S’il fait un jeu vidéo, c’est en jetant des objets sur sa télévision, s’il raconte une histoire, c’est pour dire qu’il ne lui est rien arrivé : Pierrick Sorin est un vidéaste adepte de l’autofilmage, mais aussi un personnage de fiction (" Le Sorin " ou " Pierrick "). Ce dernier s’agite dans des scénari burlesques sous forme d’hologramme ou de bande vidéo, éventuellement dédoublée grâce à des jeux de miroirs. Pierrick (mais lequel ?) décape les fiers égos de son public en lui projetant toute l'autodérision du monde.
Entrevue avec un schizophrène.

Pourquoi ce choix de la vidéo ?
En fait j’ai fait le choix de l’image animée au départ, en travaillant en cinéma super-8. Et comme je travaillais tout seul, je me suis vite rendu compte que la vidéo donnait plus de facilités, notamment au niveau du contrôle direct de l’image.

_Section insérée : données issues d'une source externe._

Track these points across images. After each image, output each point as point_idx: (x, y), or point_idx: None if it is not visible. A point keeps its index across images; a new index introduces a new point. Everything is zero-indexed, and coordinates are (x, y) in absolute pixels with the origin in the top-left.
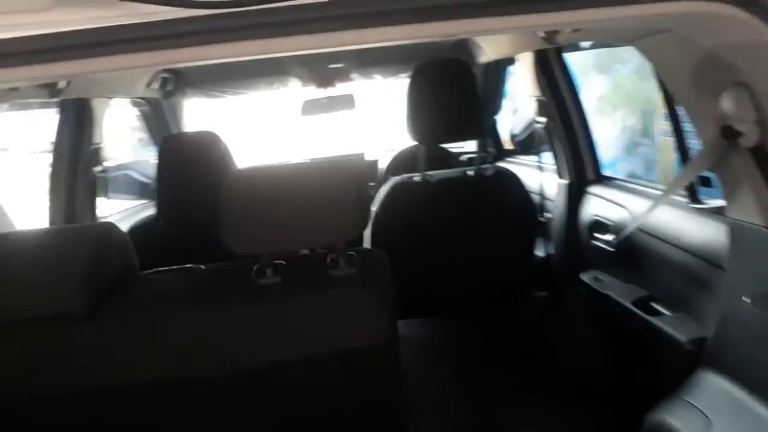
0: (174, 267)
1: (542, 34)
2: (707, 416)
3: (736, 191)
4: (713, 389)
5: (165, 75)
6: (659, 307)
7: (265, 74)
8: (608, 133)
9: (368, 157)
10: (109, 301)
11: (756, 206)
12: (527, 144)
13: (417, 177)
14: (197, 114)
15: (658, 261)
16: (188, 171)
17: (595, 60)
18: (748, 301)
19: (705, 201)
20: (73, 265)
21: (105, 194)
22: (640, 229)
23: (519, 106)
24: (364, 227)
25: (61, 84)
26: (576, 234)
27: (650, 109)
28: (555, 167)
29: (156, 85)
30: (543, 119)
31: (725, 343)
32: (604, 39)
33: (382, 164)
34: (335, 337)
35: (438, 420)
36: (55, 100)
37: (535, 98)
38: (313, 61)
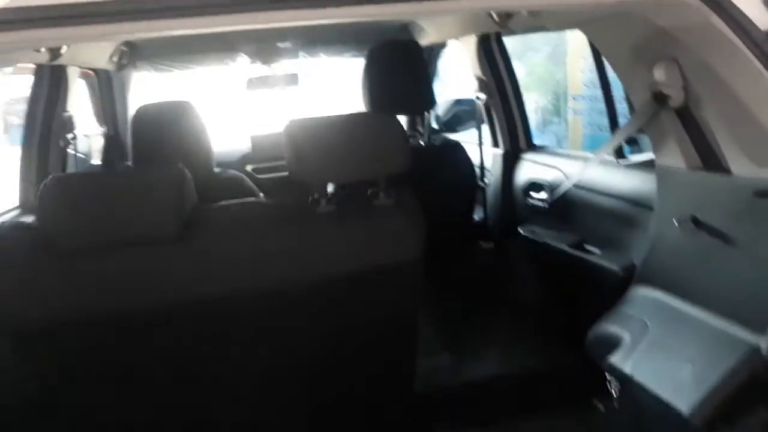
0: (240, 200)
1: (496, 18)
2: (644, 321)
3: (663, 143)
4: (646, 300)
5: (123, 48)
6: (591, 248)
7: (215, 50)
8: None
9: None
10: (193, 227)
11: (680, 154)
12: (452, 123)
13: None
14: (145, 89)
15: (589, 211)
16: (164, 140)
17: (510, 48)
18: (676, 224)
19: (629, 157)
20: (167, 197)
21: (75, 160)
22: (574, 186)
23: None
24: (405, 166)
25: (64, 48)
26: (512, 195)
27: (561, 91)
28: (492, 139)
29: (116, 58)
30: (483, 96)
31: (655, 262)
32: (556, 24)
33: None
34: (378, 255)
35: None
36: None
37: (476, 77)
38: (261, 39)
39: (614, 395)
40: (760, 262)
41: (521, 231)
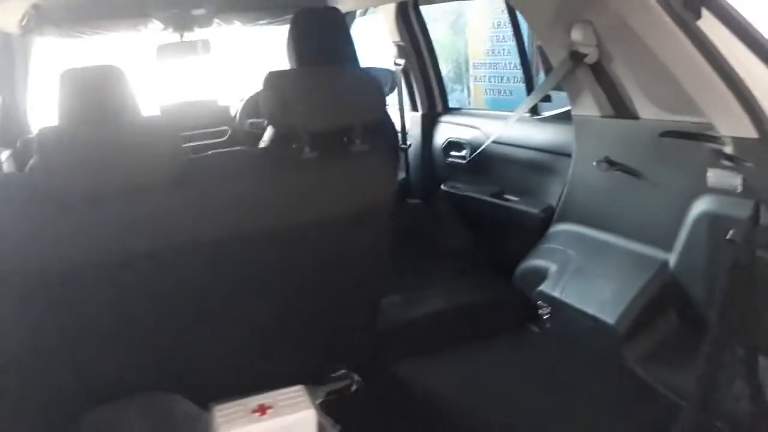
0: (229, 149)
1: None
2: (567, 252)
3: (579, 96)
4: (567, 235)
5: (31, 11)
6: (510, 197)
7: (126, 16)
8: None
9: (220, 103)
10: (188, 174)
11: (595, 104)
12: None
13: None
14: (50, 55)
15: (506, 164)
16: (93, 105)
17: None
18: (594, 164)
19: (542, 113)
20: (164, 144)
21: None
22: (491, 142)
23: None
24: (381, 113)
25: None
26: (432, 155)
27: (462, 60)
28: (410, 103)
29: (24, 21)
30: (402, 61)
31: (572, 201)
32: None
33: (233, 110)
34: (357, 198)
35: None
36: None
37: (395, 43)
38: (175, 5)
39: (545, 318)
40: (664, 191)
41: (443, 187)
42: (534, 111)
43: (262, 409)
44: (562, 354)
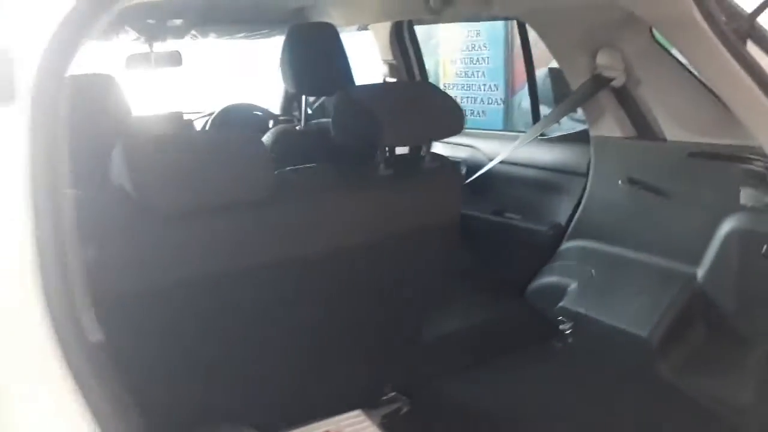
0: (306, 165)
1: (432, 4)
2: (587, 268)
3: (599, 117)
4: (585, 251)
5: None
6: (512, 215)
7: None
8: None
9: (185, 117)
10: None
11: (616, 125)
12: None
13: (297, 126)
14: None
15: (507, 183)
16: (98, 114)
17: None
18: (619, 183)
19: (546, 134)
20: (259, 159)
21: None
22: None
23: None
24: (459, 128)
25: None
26: None
27: (433, 80)
28: None
29: None
30: (393, 80)
31: (588, 219)
32: (502, 10)
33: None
34: (428, 214)
35: None
36: None
37: (387, 62)
38: (151, 15)
39: (567, 334)
40: (691, 209)
41: None
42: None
43: None
44: (592, 368)
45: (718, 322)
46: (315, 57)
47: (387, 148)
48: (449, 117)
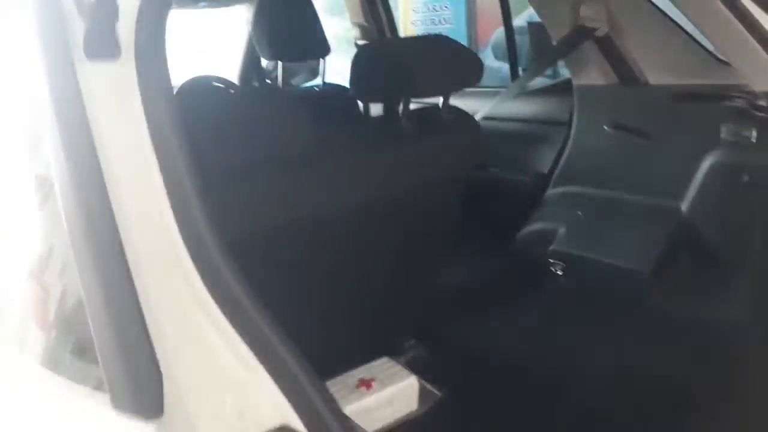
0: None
1: None
2: (575, 212)
3: (582, 67)
4: (572, 196)
5: None
6: (492, 170)
7: None
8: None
9: None
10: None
11: (599, 74)
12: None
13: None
14: None
15: (489, 139)
16: None
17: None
18: (605, 128)
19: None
20: (299, 115)
21: None
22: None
23: None
24: (477, 80)
25: None
26: None
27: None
28: None
29: None
30: (364, 42)
31: (574, 165)
32: None
33: None
34: (448, 166)
35: None
36: None
37: (357, 24)
38: None
39: (560, 275)
40: (675, 148)
41: None
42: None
43: (365, 384)
44: (587, 303)
45: (704, 249)
46: (291, 22)
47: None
48: (469, 67)
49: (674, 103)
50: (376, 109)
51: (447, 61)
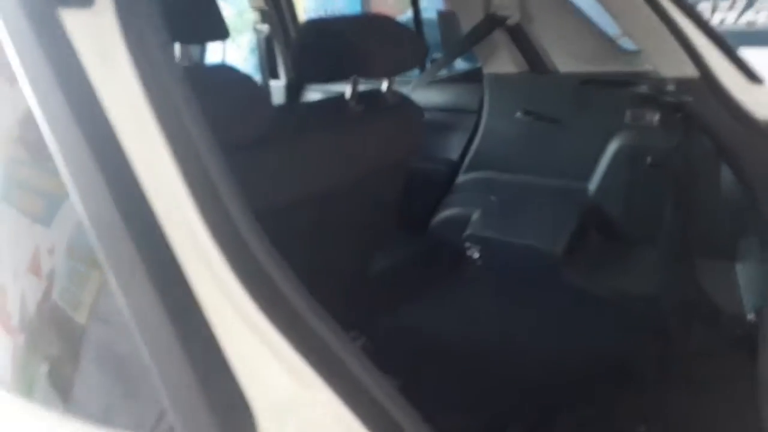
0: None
1: None
2: (488, 196)
3: (493, 56)
4: (484, 182)
5: None
6: None
7: None
8: (242, 53)
9: None
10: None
11: (509, 62)
12: None
13: None
14: None
15: None
16: None
17: None
18: (518, 115)
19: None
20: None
21: None
22: None
23: None
24: (421, 63)
25: None
26: None
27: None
28: (269, 71)
29: None
30: (264, 27)
31: (486, 151)
32: None
33: None
34: (394, 150)
35: None
36: None
37: (257, 8)
38: None
39: (476, 258)
40: (583, 133)
41: None
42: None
43: None
44: (505, 284)
45: (612, 227)
46: (188, 3)
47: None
48: (416, 48)
49: (582, 89)
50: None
51: (397, 41)
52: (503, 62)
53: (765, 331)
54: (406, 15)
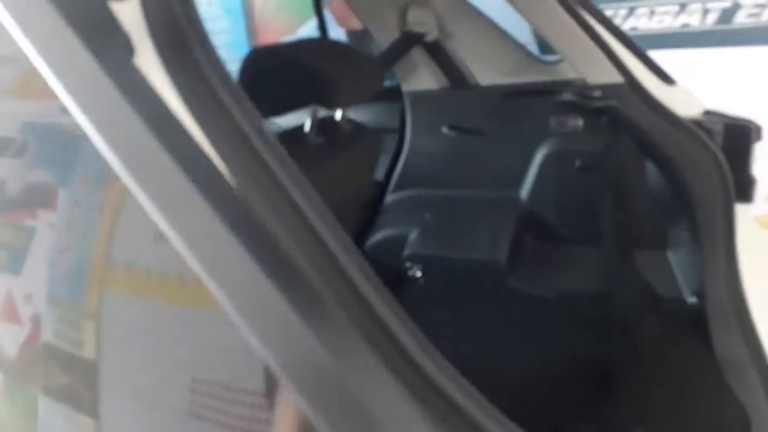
0: None
1: None
2: (422, 214)
3: (413, 73)
4: (415, 200)
5: None
6: None
7: None
8: None
9: None
10: None
11: (431, 78)
12: None
13: None
14: None
15: None
16: None
17: None
18: (444, 131)
19: None
20: None
21: None
22: None
23: None
24: (379, 87)
25: None
26: None
27: None
28: None
29: None
30: None
31: (413, 169)
32: None
33: None
34: (357, 179)
35: None
36: None
37: None
38: None
39: (418, 277)
40: (510, 142)
41: None
42: None
43: None
44: (455, 297)
45: (550, 231)
46: None
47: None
48: (373, 74)
49: (505, 101)
50: None
51: (357, 67)
52: (423, 79)
53: (712, 313)
54: (298, 33)
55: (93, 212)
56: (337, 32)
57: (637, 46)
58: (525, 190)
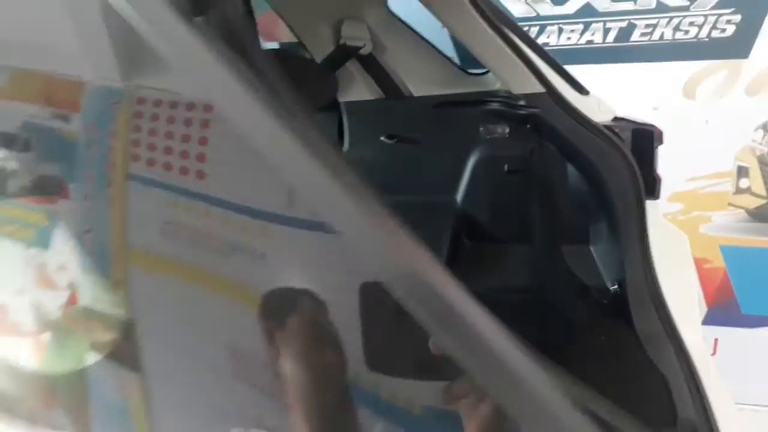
0: None
1: None
2: None
3: (348, 85)
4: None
5: None
6: None
7: None
8: None
9: None
10: None
11: (365, 89)
12: None
13: None
14: None
15: None
16: None
17: None
18: (383, 139)
19: None
20: None
21: None
22: None
23: None
24: (332, 98)
25: None
26: None
27: None
28: None
29: None
30: None
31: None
32: None
33: None
34: None
35: None
36: None
37: None
38: None
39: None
40: (443, 151)
41: None
42: None
43: None
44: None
45: (484, 232)
46: None
47: None
48: (326, 83)
49: (437, 111)
50: None
51: (309, 75)
52: (358, 90)
53: (632, 297)
54: None
55: (104, 205)
56: (265, 47)
57: (553, 59)
58: (460, 194)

On peut avoir un retour moniteur direct, et quand on travaille seul, c’est extrêmement utile pour se cadrer… C’était très compliqué avec le super-8 : j’étais obligé de prendre des repères dans l’espace en tendant des fils de Nylon pour savoir où me placer par rapport à la caméra… Mais le choix de base, c’est de travailler avec l’image animée et le son. Plus jeune j'avais fait un peu de bande dessinée et de la photo mais j’avais envie de travailler avec le mouvement, avec la parole, donc forcément il fallait aller vers l’audiovisuel.

Et l’image en tant que telle, son impact, c’est important ?
ça dépend de ce qu’on y met, à mon avis. ça devient de plus en plus difficile d’avoir de l’impact par l’image parce qu’il y en a beaucoup autour de nous. Disons que c’est plus facile à recevoir par un public du texte écrit qui demande peut-être un effort intellectuel plus important. Mais je pense que ça n’a pas plus d’importance que l'image fixe par exemple : si on regarde dans la publicité, les choses qui on créé plus de remous, ça a plus été les publicités Benetton que ce qui s’est passé à la télévision.

Auriez-vous pu imaginer une autre carrière que vidéaste ?
J’aurais même peut-être aimé faire beaucoup d’autres choses à savoir être simplement écrivain, voire musicien et me produire sur scène, mais il se trouve que je me suis engagé là-dedans un moment donné et que ça a bien marché, donc par facilité je continue dans cette voie-là. Parce que si je voulais me mettre à faire de la musique maintenant, ça me demanderait tout un travail et je n’ai pas tellement le courage de m’y mettre.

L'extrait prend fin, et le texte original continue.